Très régulièrement, dans le débat public, surgissent des propositions de taxes sur les grandes entreprises du numérique. C’est soit pour alimenter les caisses publiques, soit pour subventionner d’autres secteurs économiques, censés avoir été « spoliés » par les Gafam.

Si la première alternative, d’alimenter le Trésor public, ne me pose pas de problèmes (c’est normal de payer des impôts) la seconde est beaucoup plus litigieuse et doit être regardée avec précaution, afin de ne pas accepter n’importe quoi, et ne pas se détourner des véritables enjeux, dans le bras de fer entre Etats et grandes plateformes.

Les cris les plus vocaux viennent souvent de secteurs économiques habitués à être subventionnés sur fonds publics, ou ayant longtemps bénéficié d’un monopole leur permettant de tondre les consommateurs. L’arrivée du numérique, et notamment des grandes plateformes, a bouleversé de nombreux secteurs économiques, en rendant possibles (et surtout rentables) d’autres manières de travailler. Beaucoup de secteurs ont ainsi connu une forme de désintermédiation, où le numérique s’est révélé bien plus efficace, et moins couteux. Les annonces et offres, les réservations diverses et variées, ont massivement migré vers des plateformes (dont toutes ne sont pas américaines). Le temps passé a également migré, les gens passant bien plus de temps devant des écrans. Donc nécessairement, des activités comme la publicité ont suivi. Des modèles économiques, dont certains tenaient de l’économie administrée, comme celui des médias « classiques » ont souffert des possibilités de contournement technique des péages et barrages destinés à obliger les comportements des consommateurs. On a ainsi « découvert » que bien des comportements ne relevaient pas de choix libres et éclairés, mais juste d’une contrainte bien organisée par les producteurs.

Le numérique a donc changé bien des règles du jeu, et dans les premiers temps, les acteurs économiques dominants ont tout fait pour rétablir les anciennes règles. Sans y arriver, comme le montre le secteur de la culture, où dès les années 2005, tout le monde leur disait que le consommateur devient pirate, car il n’aime pas être pris pour un pigeon, mais que si on lui propose une offre « légale » qui soit pratique et à un prix correct, il s’y dirigera. Cela a pris 10 ans, et ce sont les américains, avec Netflix notamment, qui ont pris le marché en proposant (enfin) une offre adaptée que les acteurs français du secteur de la culture n’ont pas été capable de proposer.

Extraits de données |

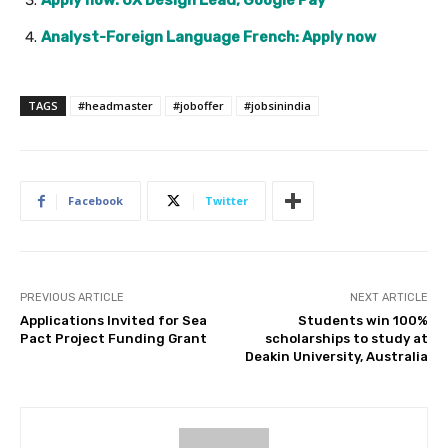
Apply now: UX Design Lead, Google Pay
Analyst-Foreign Language French: Apply now
TAGS
#headmaster
#joboffer
#jobsinindia
Facebook
Twitter
PREVIOUS ARTICLE
NEXT ARTICLE
Applications Invited for Sea
Students win 100%
Pact Project Funding Grant
scholarships to study at
Deakin University, Australia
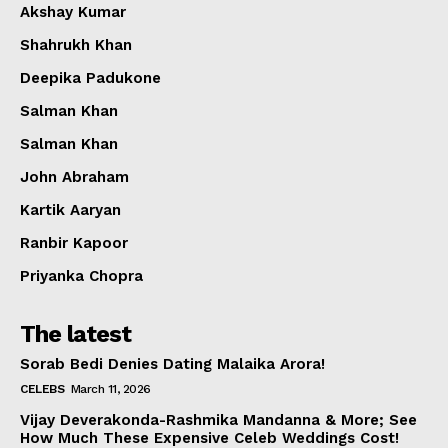
Akshay Kumar
Shahrukh Khan
Deepika Padukone
Salman Khan
Salman Khan
John Abraham
Kartik Aaryan
Ranbir Kapoor
Priyanka Chopra
The latest
Sorab Bedi Denies Dating Malaika Arora!
CELEBS
March 11, 2026
Vijay Deverakonda-Rashmika Mandanna & More; See
How Much These Expensive Celeb Weddings Cost!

Tâches et exercices |
1 - Répondez aux questions suivantes à partir de l'extrait sur les taxes visant les grandes entreprises du numérique.
(a) Quelles sont les deux finalités données aux propositions de taxes sur les grandes entreprises du numérique ?
(b) Quelles activités ont massivement migré vers des plateformes ?
(c) Combien de temps a-t-il fallu dans le secteur de la culture, et qui a pris le marché ?
2 - Recopiez à l'identique le passage de l'extrait sur les taxes visant les grandes entreprises du numérique qui va de « Le numérique a » jusqu'à « capable de proposer. ».

Réponses par tâche |
1 -
(a) Alimenter les caisses publiques, ou subventionner d'autres secteurs économiques censés avoir été « spoliés » par les Gafam.
(b) Les annonces et offres, ainsi que les réservations diverses et variées.
(c) Cela a pris 10 ans, et ce sont les Américains, avec Netflix notamment, qui ont pris le marché.

2 -
Le numérique a donc changé bien des règles du jeu, et dans les premiers temps, les acteurs économiques dominants ont tout fait pour rétablir les anciennes règles. Sans y arriver, comme le montre le secteur de la culture, où dès les années 2005, tout le monde leur disait que le consommateur devient pirate, car il n’aime pas être pris pour un pigeon, mais que si on lui propose une offre « légale » qui soit pratique et à un prix correct, il s’y dirigera. Cela a pris 10 ans, et ce sont les américains, avec Netflix notamment, qui ont pris le marché en proposant (enfin) une offre adaptée que les acteurs français du secteur de la culture n’ont pas été capable de proposer.